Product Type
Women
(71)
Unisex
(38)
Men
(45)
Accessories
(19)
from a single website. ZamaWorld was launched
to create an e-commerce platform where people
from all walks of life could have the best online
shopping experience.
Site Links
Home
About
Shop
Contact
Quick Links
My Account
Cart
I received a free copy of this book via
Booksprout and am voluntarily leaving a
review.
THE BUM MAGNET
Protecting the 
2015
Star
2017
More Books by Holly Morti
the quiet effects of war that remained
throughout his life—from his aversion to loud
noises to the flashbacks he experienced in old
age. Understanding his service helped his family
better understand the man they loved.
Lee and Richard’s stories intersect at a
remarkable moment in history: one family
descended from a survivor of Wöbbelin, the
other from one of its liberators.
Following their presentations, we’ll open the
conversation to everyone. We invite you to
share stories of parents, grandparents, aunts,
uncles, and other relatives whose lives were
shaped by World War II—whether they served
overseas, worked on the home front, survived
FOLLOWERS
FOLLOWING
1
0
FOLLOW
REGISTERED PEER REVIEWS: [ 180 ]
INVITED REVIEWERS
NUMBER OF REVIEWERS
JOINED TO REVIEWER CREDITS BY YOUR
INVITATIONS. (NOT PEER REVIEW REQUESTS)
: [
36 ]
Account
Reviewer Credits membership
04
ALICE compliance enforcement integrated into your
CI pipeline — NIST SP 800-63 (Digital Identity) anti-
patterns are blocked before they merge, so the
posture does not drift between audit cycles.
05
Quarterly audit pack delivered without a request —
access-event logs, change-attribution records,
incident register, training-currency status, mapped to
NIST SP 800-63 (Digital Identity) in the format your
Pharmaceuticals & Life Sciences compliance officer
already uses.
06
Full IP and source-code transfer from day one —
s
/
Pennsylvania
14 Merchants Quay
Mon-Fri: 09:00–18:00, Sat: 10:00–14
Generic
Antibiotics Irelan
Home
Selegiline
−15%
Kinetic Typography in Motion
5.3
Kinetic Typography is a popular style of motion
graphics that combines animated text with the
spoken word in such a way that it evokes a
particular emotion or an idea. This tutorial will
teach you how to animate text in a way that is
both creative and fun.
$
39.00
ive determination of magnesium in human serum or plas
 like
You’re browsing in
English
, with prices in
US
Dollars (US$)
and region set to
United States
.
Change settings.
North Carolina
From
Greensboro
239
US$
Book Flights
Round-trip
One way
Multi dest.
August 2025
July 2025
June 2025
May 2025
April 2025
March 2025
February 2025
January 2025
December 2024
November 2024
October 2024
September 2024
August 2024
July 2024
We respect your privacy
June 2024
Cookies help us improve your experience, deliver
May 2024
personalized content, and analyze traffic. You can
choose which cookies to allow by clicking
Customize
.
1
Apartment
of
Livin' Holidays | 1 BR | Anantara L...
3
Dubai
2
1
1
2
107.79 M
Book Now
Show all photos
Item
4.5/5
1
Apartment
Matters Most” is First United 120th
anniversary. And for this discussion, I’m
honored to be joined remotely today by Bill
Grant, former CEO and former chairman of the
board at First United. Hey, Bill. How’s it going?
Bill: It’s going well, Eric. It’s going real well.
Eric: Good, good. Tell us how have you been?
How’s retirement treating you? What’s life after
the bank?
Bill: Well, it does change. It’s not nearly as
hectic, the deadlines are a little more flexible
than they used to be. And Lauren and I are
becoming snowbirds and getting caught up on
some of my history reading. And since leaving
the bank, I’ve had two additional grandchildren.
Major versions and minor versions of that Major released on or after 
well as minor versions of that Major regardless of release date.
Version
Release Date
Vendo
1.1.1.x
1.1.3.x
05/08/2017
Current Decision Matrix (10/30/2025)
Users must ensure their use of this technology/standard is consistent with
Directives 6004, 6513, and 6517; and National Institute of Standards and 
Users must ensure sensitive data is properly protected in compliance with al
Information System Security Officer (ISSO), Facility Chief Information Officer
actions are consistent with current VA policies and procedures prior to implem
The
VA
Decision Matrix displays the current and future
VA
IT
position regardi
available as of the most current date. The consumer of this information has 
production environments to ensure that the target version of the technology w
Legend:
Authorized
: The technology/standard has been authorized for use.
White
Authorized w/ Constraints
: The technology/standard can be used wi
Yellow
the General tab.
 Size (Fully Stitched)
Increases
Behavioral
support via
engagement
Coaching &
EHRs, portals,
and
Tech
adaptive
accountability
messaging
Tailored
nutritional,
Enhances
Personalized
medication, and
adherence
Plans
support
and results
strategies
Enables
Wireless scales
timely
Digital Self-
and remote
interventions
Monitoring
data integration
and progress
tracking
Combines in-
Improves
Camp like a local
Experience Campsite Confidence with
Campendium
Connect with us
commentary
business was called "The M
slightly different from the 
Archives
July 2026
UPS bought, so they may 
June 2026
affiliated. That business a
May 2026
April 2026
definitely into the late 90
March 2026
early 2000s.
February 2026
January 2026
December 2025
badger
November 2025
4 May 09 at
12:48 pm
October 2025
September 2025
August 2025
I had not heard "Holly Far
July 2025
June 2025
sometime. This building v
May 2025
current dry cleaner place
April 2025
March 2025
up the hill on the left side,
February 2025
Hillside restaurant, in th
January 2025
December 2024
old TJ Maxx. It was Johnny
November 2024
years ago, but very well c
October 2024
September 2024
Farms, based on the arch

^^^^^^^^^^^^^^^^

■ Problem
The full set of records must be transcribed character for character.

■ Expected answer
Product Type
Women
(71)
Unisex
(38)
Men
(45)
Accessories
(19)
from a single website. ZamaWorld was launched
to create an e-commerce platform where people
from all walks of life could have the best online
shopping experience.
Site Links
Home
About
Shop
Contact
Quick Links
My Account
Cart
I received a free copy of this book via
Booksprout and am voluntarily leaving a
review.
THE BUM MAGNET
Protecting the 
2015
Star
2017
More Books by Holly Morti
the quiet effects of war that remained
throughout his life—from his aversion to loud
noises to the flashbacks he experienced in old
age. Understanding his service helped his family
better understand the man they loved.
Lee and Richard’s stories intersect at a
remarkable moment in history: one family
descended from a survivor of Wöbbelin, the
other from one of its liberators.
Following their presentations, we’ll open the
conversation to everyone. We invite you to
share stories of parents, grandparents, aunts,
uncles, and other relatives whose lives were
shaped by World War II—whether they served
overseas, worked on the home front, survived
FOLLOWERS
FOLLOWING
1
0
FOLLOW
REGISTERED PEER REVIEWS: [ 180 ]
INVITED REVIEWERS
NUMBER OF REVIEWERS
JOINED TO REVIEWER CREDITS BY YOUR
INVITATIONS. (NOT PEER REVIEW REQUESTS)
: [
36 ]
Account
Reviewer Credits membership
04
ALICE compliance enforcement integrated into your
CI pipeline — NIST SP 800-63 (Digital Identity) anti-
patterns are blocked before they merge, so the
posture does not drift between audit cycles.
05
Quarterly audit pack delivered without a request —
access-event logs, change-attribution records,
incident register, training-currency status, mapped to
NIST SP 800-63 (Digital Identity) in the format your
Pharmaceuticals & Life Sciences compliance officer
already uses.
06
Full IP and source-code transfer from day one —
s
/
Pennsylvania
14 Merchants Quay
Mon-Fri: 09:00–18:00, Sat: 10:00–14
Generic
Antibiotics Irelan
Home
Selegiline
−15%
Kinetic Typography in Motion
5.3
Kinetic Typography is a popular style of motion
graphics that combines animated text with the
spoken word in such a way that it evokes a
particular emotion or an idea. This tutorial will
teach you how to animate text in a way that is
both creative and fun.
$
39.00
ive determination of magnesium in human serum or plas
 like
You’re browsing in
English
, with prices in
US
Dollars (US$)
and region set to
United States
.
Change settings.
North Carolina
From
Greensboro
239
US$
Book Flights
Round-trip
One way
Multi dest.
August 2025
July 2025
June 2025
May 2025
April 2025
March 2025
February 2025
January 2025
December 2024
November 2024
October 2024
September 2024
August 2024
July 2024
We respect your privacy
June 2024
Cookies help us improve your experience, deliver
May 2024
personalized content, and analyze traffic. You can
choose which cookies to allow by clicking
Customize
.
1
Apartment
of
Livin' Holidays | 1 BR | Anantara L...
3
Dubai
2
1
1
2
107.79 M
Book Now
Show all photos
Item
4.5/5
1
Apartment
Matters Most” is First United 120th
anniversary. And for this discussion, I’m
honored to be joined remotely today by Bill
Grant, former CEO and former chairman of the
board at First United. Hey, Bill. How’s it going?
Bill: It’s going well, Eric. It’s going real well.
Eric: Good, good. Tell us how have you been?
How’s retirement treating you? What’s life after
the bank?
Bill: Well, it does change. It’s not nearly as
hectic, the deadlines are a little more flexible
than they used to be. And Lauren and I are
becoming snowbirds and getting caught up on
some of my history reading. And since leaving
the bank, I’ve had two additional grandchildren.
Major versions and minor versions of that Major released on or after 
well as minor versions of that Major regardless of release date.
Version
Release Date
Vendo
1.1.1.x
1.1.3.x
05/08/2017
Current Decision Matrix (10/30/2025)
Users must ensure their use of this technology/standard is consistent with
Directives 6004, 6513, and 6517; and National Institute of Standards and 
Users must ensure sensitive data is properly protected in compliance with al
Information System Security Officer (ISSO), Facility Chief Information Officer
actions are consistent with current VA policies and procedures prior to implem
The
VA
Decision Matrix displays the current and future
VA
IT
position regardi
available as of the most current date. The consumer of this information has 
production environments to ensure that the target version of the technology w
Legend:
Authorized
: The technology/standard has been authorized for use.
White
Authorized w/ Constraints
: The technology/standard can be used wi
Yellow
the General tab.
 Size (Fully Stitched)
Increases
Behavioral
support via
engagement
Coaching &
EHRs, portals,
and
Tech
adaptive
accountability
messaging
Tailored
nutritional,
Enhances
Personalized
medication, and
adherence
Plans
support
and results
strategies
Enables
Wireless scales
timely
Digital Self-
and remote
interventions
Monitoring
data integration
and progress
tracking
Combines in-
Improves
Camp like a local
Experience Campsite Confidence with
Campendium
Connect with us
commentary
business was called "The M
slightly different from the 
Archives
July 2026
UPS bought, so they may 
June 2026
affiliated. That business a
May 2026
April 2026
definitely into the late 90
March 2026
early 2000s.
February 2026
January 2026
December 2025
badger
November 2025
4 May 09 at
12:48 pm
October 2025
September 2025
August 2025
I had not heard "Holly Far
July 2025
June 2025
sometime. This building v
May 2025
current dry cleaner place
April 2025
March 2025
up the hill on the left side,
February 2025
Hillside restaurant, in th
January 2025
December 2024
old TJ Maxx. It was Johnny
November 2024
years ago, but very well c
October 2024
September 2024
Farms, based on the arch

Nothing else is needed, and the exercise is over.